From these equations it becomes clear that the boundary between boundary diffusion and lattice diffusion is heavily dependent on grain size. For systems with larger grains, the Nabarro-Herring lattice diffusion region of the deformation mechanism map will be larger than in maps with very small grains. Additionally, the larger the grains, the less diffusional creep and thus the power-law creep region of the map will be larger for large grained materials. Grain boundary engineering is thus an effective strategy to manipulate creep rates.

===Reading===
For a given stress profile and temperature, the point lies in a particular "deformation field". If the values place the point near the center of a field, it is likely that the primary mechanism by which the material will fail, i.e.: the type and rate of failure expected, grain boundary diffusion, plasticity, Nabarro–Herring creep, etc. If however, the stress and temperature conditions place the point near the boundary between two deformation mechanism regions then the dominating mechanism is less clear. Near the boundary of the regimes there can be a combination of mechanisms of deformation occurring simultaneously. Deformation mechanism maps are only as accurate as the number of experiments and calculations undertaken in their creation.

For a given stress and temperature, the strain rate and deformation mechanism of a material is given by a point on the map. By comparing maps of various materials, crystal structures, bonds, grain sizes, etc., studies of these materials properties on plastic flow can be conducted and a more complete understanding of deformation in materials is obtained.

===Examples===
Above the theoretical shear strength of the material, a type of defect-less flow can still occur, shearing the material. Dislocation motion through glide (any temperature) or dislocation creep (at high temperatures) is a typical mechanism found at high stresses in deformation maps.

=== Deformation Mechanisms in Polymers ===
Polymer melts exhibit different deformation mechanisms when subjected to shear or tensile stresses. For example, a polymer melt’s ductility can increase when a stimulus, such as light, causes fragmentation of the polymer chains through bond breaking. This process is known as chain scission. In the low temperature regime of a polymer melt (T < Tg), crazing or shear banding can occur. The former mechanism resembles crack formation, but this deformation mechanism actually involves the formation of fibrils separated by porous domains or voids. The latter mechanism (shear banding) involves the formation of localized regions of plastic deformation, which typically arise near the position of the maximal shear point in a polymer melt. Crazing and shear banding are deformation mechanisms observed in glassy polymers.

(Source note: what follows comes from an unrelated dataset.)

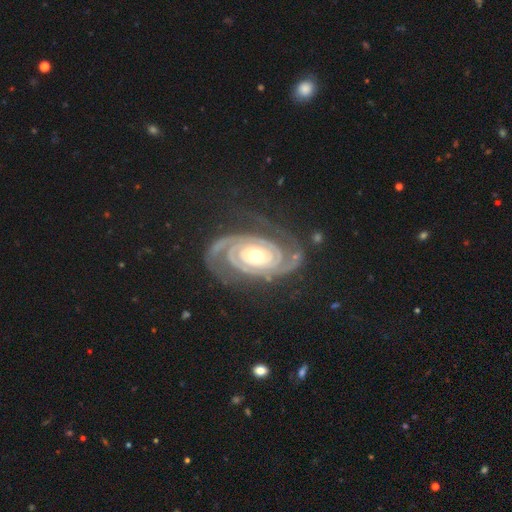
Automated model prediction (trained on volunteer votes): Smooth or featured? Predicted: featured or disk (p=0.92). Edge-on disk? Predicted: no (p=0.97). Bar? Predicted: no (p=0.72). Spiral arms? Predicted: yes (p=0.98). Spiral winding? Predicted: tight (p=0.82). Spiral arm count? Predicted: 2 (p=0.74). Bulge size? Predicted: moderate (p=0.69). Merging? Predicted: none (p=0.75).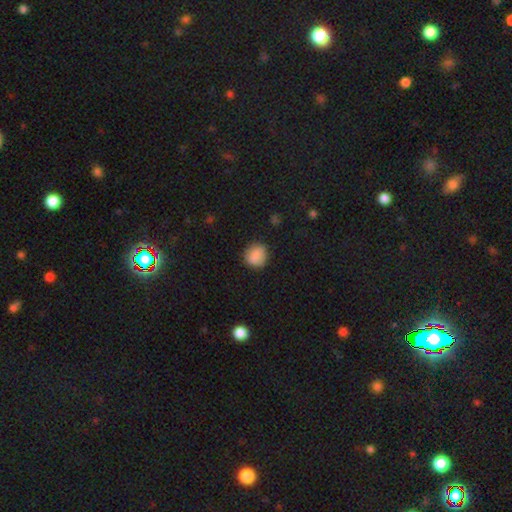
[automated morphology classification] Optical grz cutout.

For crystalline polymers, the deformation mechanism is best described by a stress-strain curve for a crystalline polymer, such as nylon. The stress-strain behavior exhibits four characteristic regions. The first region is the linear-elastic regime, where the stress-strain behavior is elastic with no plastic deformation. The characteristic deformation mechanism in the second region is yielding, where plastic deformation can occur in the form phenomena such as twinning. The third region shows the formation of a neck, and the fourth region is characterized as a steep increase in stress due to viscous flow. Additionally, region four corresponds to alignment and elongation of the polymer backbone from its coiled or folded state—eventually leading to fracture.